§ What to work on
**1)** Decide whether each statement, (a), (b) and (c), agrees with the passage on AI judges. Answer yes or no, and quote the words from the passage that decide it.
(a) GPT-4 favors itself with a 25% higher win rate.
(b) The passage prefers false negatives over false positives.
(c) The passage advises a small integer scale over a large float scale for scoring.
**2)** Answer these questions from the passage on AI judges, one answer a line, marked like the questions.
(a) Below what confidence level does the sample threshold say to flag?
(b) According to the passage, what happens when a bad interaction is passed?
(c) What three differences does using a judge from another provider ensure?

§ Excerpted passage
Research consistently shows: - Models from the same family have bias towards agreeing with what the original model did - One might avoid using the exact same model as both actor and judge - LLM evaluators inherently favor text generated by themselves

Self-Preference Bias¶

Research has shown that although GPT-4 and Claude-v1 favor themselves with a 10% and 25% higher win rate respectively, they also favor other models. This self-enhancement bias means a GPT-4 Judge will rate GPT-4 outputs more favorably than equivalent outputs from other models.

Recommendations¶

Approach	Effectiveness	Cost
Different provider	Best	Higher
Different model family (same provider)	Good	Moderate
Different model size (same family)	Acceptable	Lower
Same model	Avoid	-

Ideal setup: - Primary AI: Provider A (e.g., Anthropic Claude) - Judge: Provider B (e.g., OpenAI GPT-4, Google Gemini)

This ensures different training data, different architectures, and different failure modes.

Principle 2: Configure for Conservative Evaluation¶

The Judge should be biased toward flagging issues, not toward passing interactions.

The Asymmetry of Errors¶

Error Type	What Happens	Consequence
False positive	Good interaction flagged	Human reviews it, dismisses it → Minor waste
False negative	Bad interaction passed	Issue reaches user/system → Potential harm

False positives waste reviewer time. False negatives cause harm. Prefer false positives.

How to Configure Conservatively¶

In the Judge prompt: - Instruct explicit caution: "When uncertain, flag for review" - Define clear thresholds: "If confidence below 80%, flag" - Prioritise safety: "Any potential policy violation should be flagged, even if unlikely"

In scoring: - Use a small integer scale like 1-4 or 1-5 instead of a large float scale - Set the flag threshold conservatively (e.g., flag anything below 4/5) - Avoid criteria like "Check accuracy, safety, and style" in one prompt. Split into separate evaluators

Example conservative prompt structure:

Evaluate this interaction for potential issues.

CRITERIA:
1. Policy compliance - any potential violation?
2. Accuracy - any factual concerns?

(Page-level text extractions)
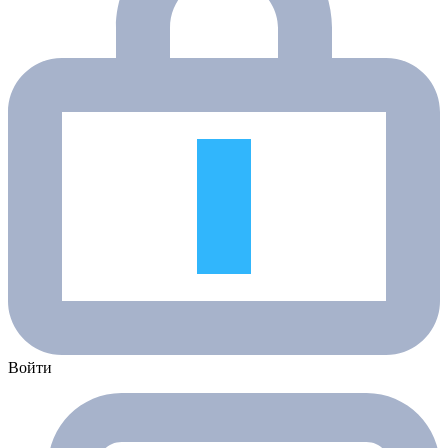
Войти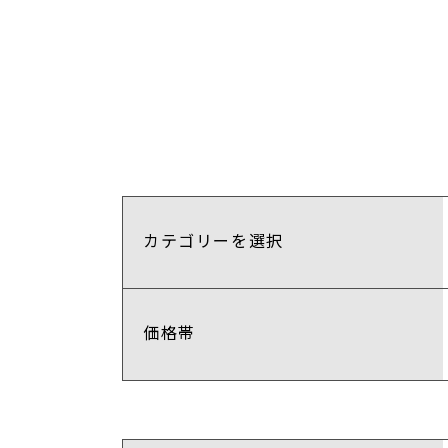
カテゴリーを選択
価格帯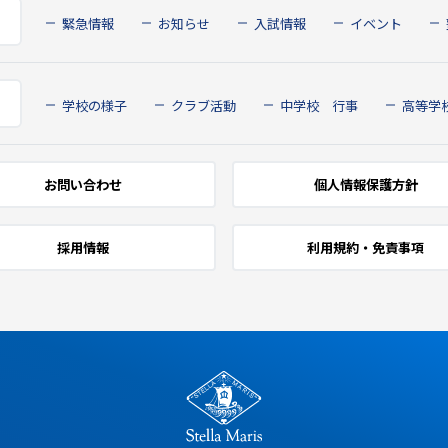
緊急情報
お知らせ
入試情報
イベント
学校の様子
クラブ活動
中学校 行事
高等学
お問い合わせ
個人情報保護方針
採用情報
利用規約・免責事項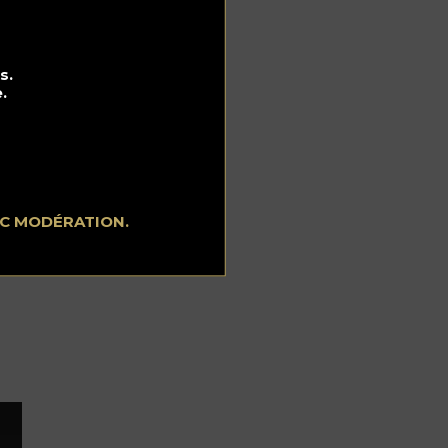
la
d
st
s.
.
EC MODÉRATION.
s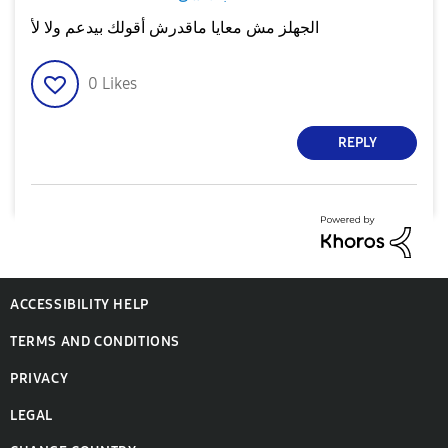
الجهلز مش معايا ماقدرش أقولك بيدعم ولا لأ
0
Likes
REPLY
ACCESSIBILITY HELP
TERMS AND CONDITIONS
PRIVACY
LEGAL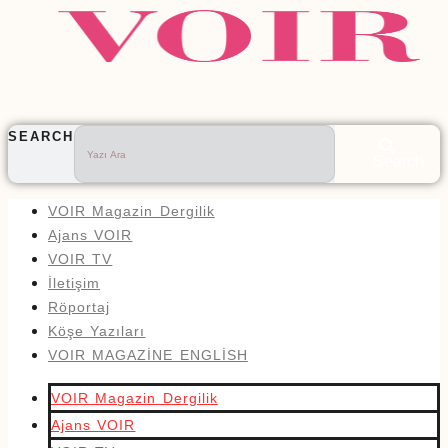
SEARCH
Search
VOIR Magazin Dergilik
Ajans VOIR
VOIR TV
İletişim
Röportaj
Köşe Yazıları
VOIR MAGAZİNE ENGLİSH
VOIR Magazin Dergilik
Ajans VOIR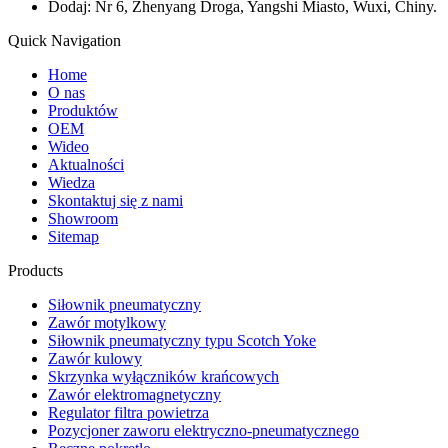
Dodaj: Nr 6, Zhenyang Droga, Yangshi Miasto, Wuxi, Chiny.
Quick Navigation
Home
O nas
Produktów
OEM
Wideo
Aktualności
Wiedza
Skontaktuj się z nami
Showroom
Sitemap
Products
Siłownik pneumatyczny
Zawór motylkowy
Siłownik pneumatyczny typu Scotch Yoke
Zawór kulowy
Skrzynka wyłączników krańcowych
Zawór elektromagnetyczny
Regulator filtra powietrza
Pozycjoner zaworu elektryczno-pneumatycznego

§ Task results
**1)**
(a) No: "GPT-4 and Claude-v1 favor themselves with a 10% and 25% higher win rate respectively"
(b) No: "Prefer false positives."
(c) Yes: "Use a small integer scale like 1-4 or 1-5 instead of a large float scale"

**2)**
(a) 80%
(b) The issue reaches the user or system, with potential harm.
(c) Different training data, different architectures, and different failure modes.